[Required action]
Here are some entries. Repeat all of them exactly.

[Data in this exercise]
####

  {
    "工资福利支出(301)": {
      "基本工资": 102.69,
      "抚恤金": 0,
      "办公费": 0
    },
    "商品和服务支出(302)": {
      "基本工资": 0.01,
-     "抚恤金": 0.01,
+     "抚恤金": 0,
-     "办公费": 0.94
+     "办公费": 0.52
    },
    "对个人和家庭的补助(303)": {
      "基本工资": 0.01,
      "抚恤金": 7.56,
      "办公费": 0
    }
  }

####

[Your solution]
  {
    "工资福利支出(301)": {
      "基本工资": 102.69,
      "抚恤金": 0,
      "办公费": 0
    },
    "商品和服务支出(302)": {
      "基本工资": 0.01,
-     "抚恤金": 0.01,
+     "抚恤金": 0,
-     "办公费": 0.94
+     "办公费": 0.52
    },
    "对个人和家庭的补助(303)": {
      "基本工资": 0.01,
      "抚恤金": 7.56,
      "办公费": 0
    }
  }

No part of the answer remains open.